## 課題一覧:
1. 松屋に関する本文について、次の記述(a)〜(c)が本文と一致するかどうかを判断してください。それぞれ「はい」か「いいえ」で答え、判断の根拠となる本文の語句をそのまま引用してください。
(a) 松屋は明治2年(1869年)に創業した。
(b) 天満屋の売上高は松屋の約3倍である。
(c) 松屋は銀座と浅草の2店体制である。
2. 個数データの全行で「wine bottles」をすべて「bottles of wine」に差し替え、ほかは一切変えずに書き直してください。画像の表示は解答から省いてください。

## 本文:
>>>>>
「株式会社松屋」のビジネスモデルや知財を分析してみた

  株式会社松屋(以下、「松屋」)について分析をしました。松屋は、2024年2月9日放送のテレビ東京の番組「カンブリア宮殿」で取り上げられました。本記事では、番組の内容に加え、各種の公開情報に基づいて松屋について私なりの考察をしました。

会社概要

 松屋は、東京の銀座・浅草にて百貨店業を営む会社です。
 松屋は、明治2年(1869年)創業の老舗です。2023年に創業家出身の古屋毅彦氏が現社長に就任そています。後述しますが、2019年には「デザインの松屋」を標榜したとされており、デザインへのこだわりが感じられます。
 松屋の経営理念は、「顧客第一主義」「共存共栄」「人間尊重」「堅実経営」「創意工夫」です。

業界

 松屋は、百貨店業界に属します。業界内の位置づけとしては、地方百貨店の代表的存在と思われます。銀座と浅草の2店体制のため、売上規模としては全国展開の百貨店大手(数千億円オーダー)と比べると1/10以下の412億円です。ちなみに、地方百貨店としては他に、中国地方を地盤に持つ天満屋があり、こちらの売上高は約2倍の854億円です。ただし、商圏が異なれば地方百貨店同士の連携も有効なため、他の地方百貨店とは必ずしも競合関係にありません。後述のように、松屋は、他の地方百貨店に対して装飾デザインをプロデュースして関係を深めているようです。

ビジネスモデル

 松屋のビジネスモデルを以下のビジネスモデルキャンバスにまとめました。
<<<<<
## 表示データ:
>>>>>
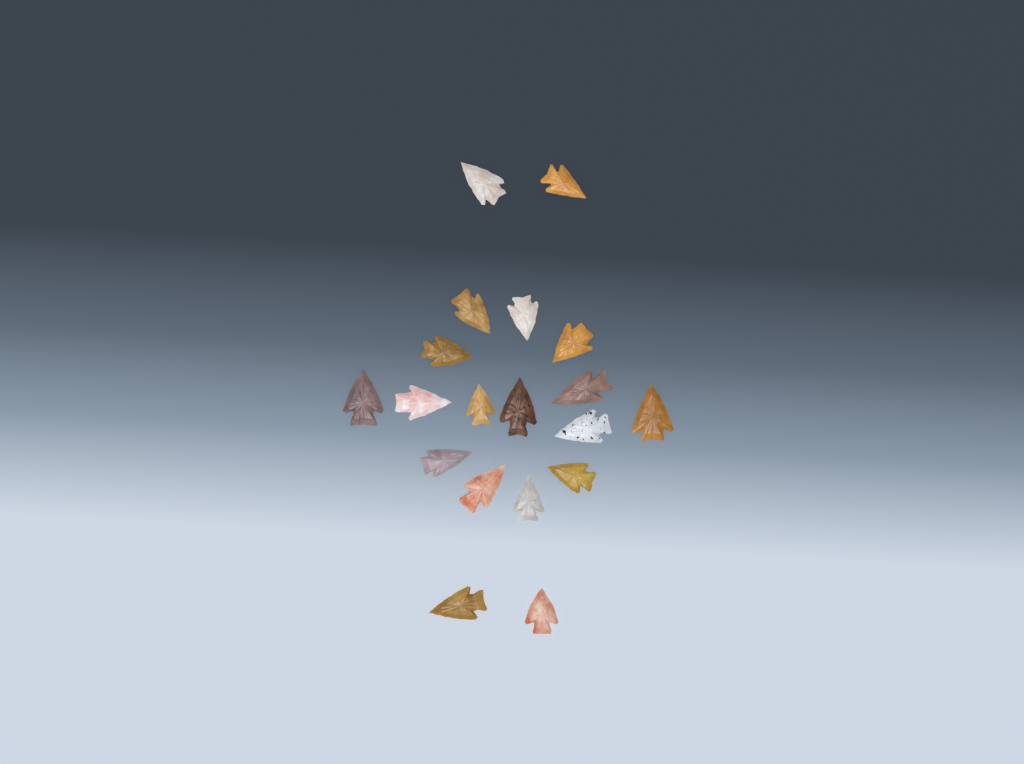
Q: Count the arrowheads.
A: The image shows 19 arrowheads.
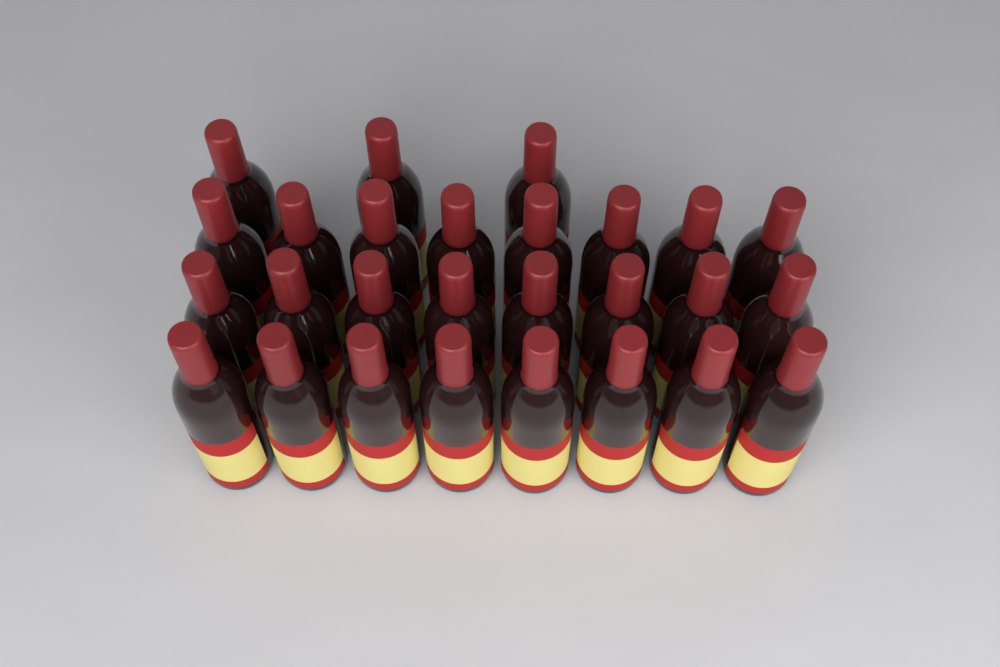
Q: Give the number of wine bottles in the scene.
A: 27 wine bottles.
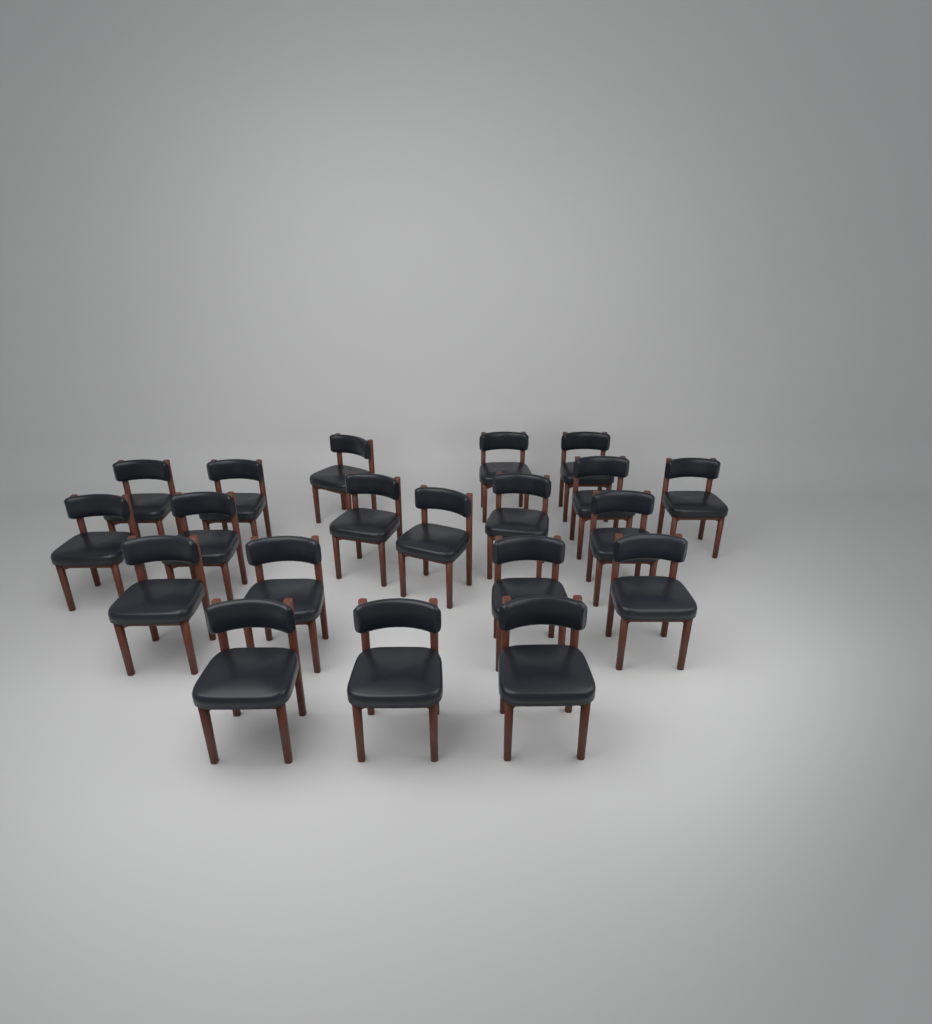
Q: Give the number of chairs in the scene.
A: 20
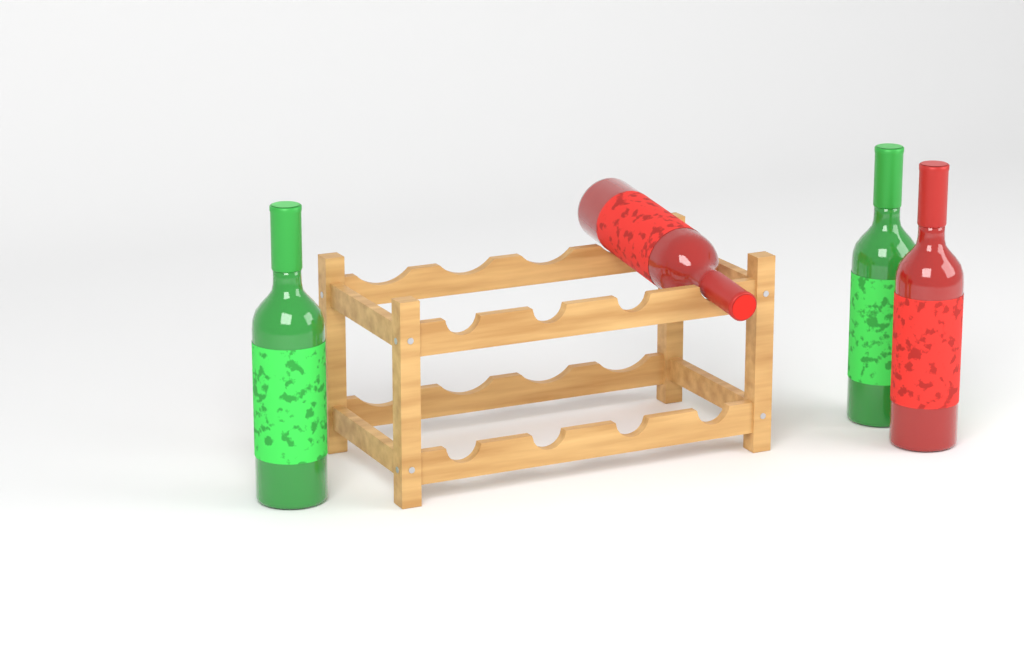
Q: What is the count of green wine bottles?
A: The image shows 2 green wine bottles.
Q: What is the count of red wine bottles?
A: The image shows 2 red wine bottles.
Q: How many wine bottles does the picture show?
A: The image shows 4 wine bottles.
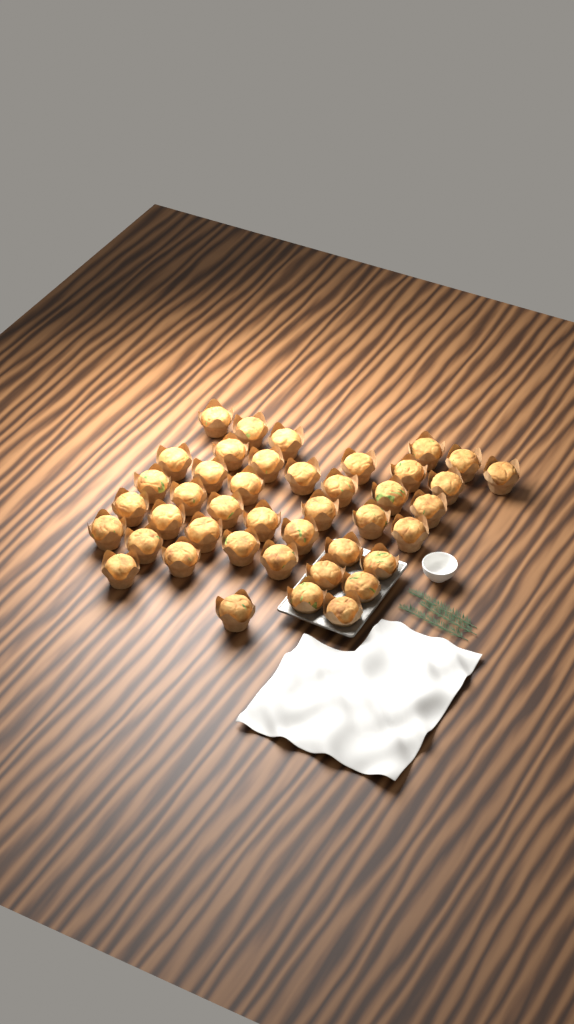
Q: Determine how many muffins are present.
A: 42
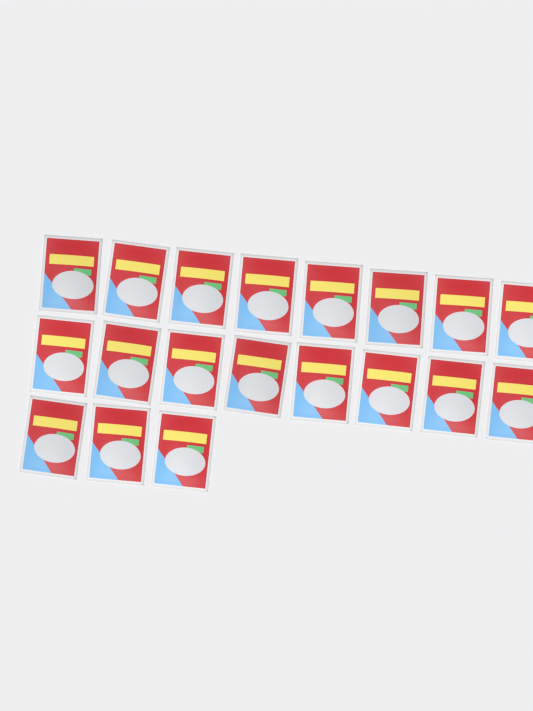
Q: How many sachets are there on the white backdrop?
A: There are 19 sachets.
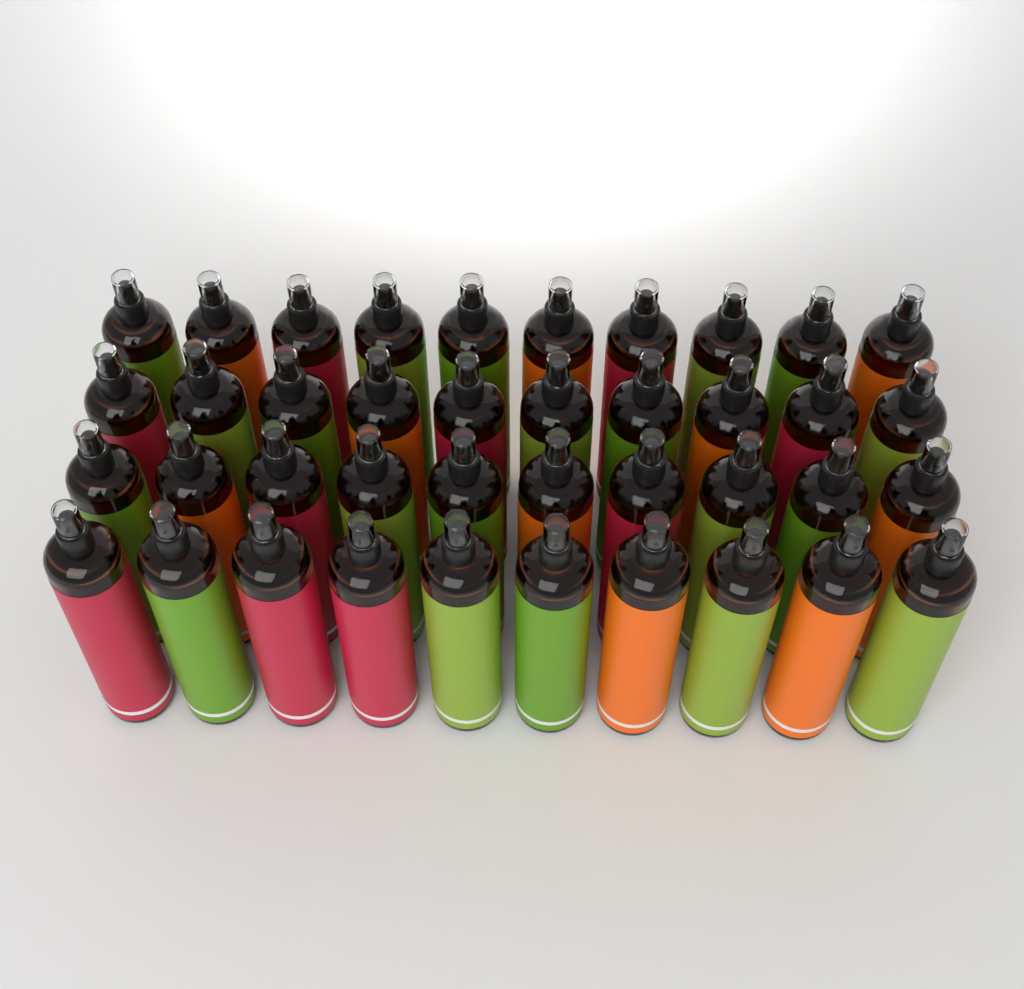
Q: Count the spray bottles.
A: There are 40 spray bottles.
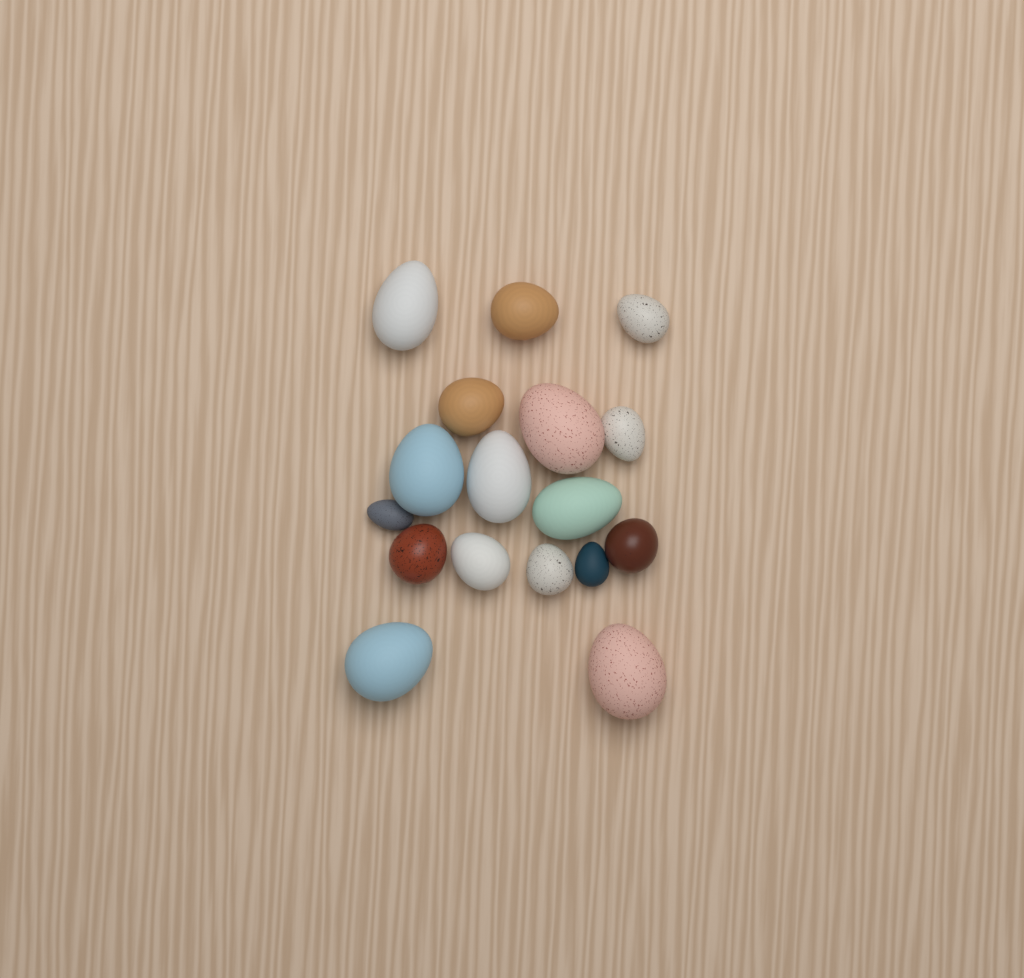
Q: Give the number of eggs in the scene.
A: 17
<<<<<
## 各課題の解答:
1.
(a) はい。「松屋は、明治2年(1869年)創業の老舗です。」
(b) いいえ。「こちらの売上高は約2倍の854億円です」
(c) はい。「銀座と浅草の2店体制のため」

2.
Q: Count the arrowheads.
A: The image shows 19 arrowheads.
Q: Give the number of bottles of wine in the scene.
A: 27 bottles of wine.
Q: Give the number of chairs in the scene.
A: 20
Q: What is the count of green bottles of wine?
A: The image shows 2 green bottles of wine.
Q: What is the count of red bottles of wine?
A: The image shows 2 red bottles of wine.
Q: How many bottles of wine does the picture show?
A: The image shows 4 bottles of wine.
Q: Determine how many muffins are present.
A: 42
Q: How many sachets are there on the white backdrop?
A: There are 19 sachets.
Q: Count the spray bottles.
A: There are 40 spray bottles.
Q: Give the number of eggs in the scene.
A: 17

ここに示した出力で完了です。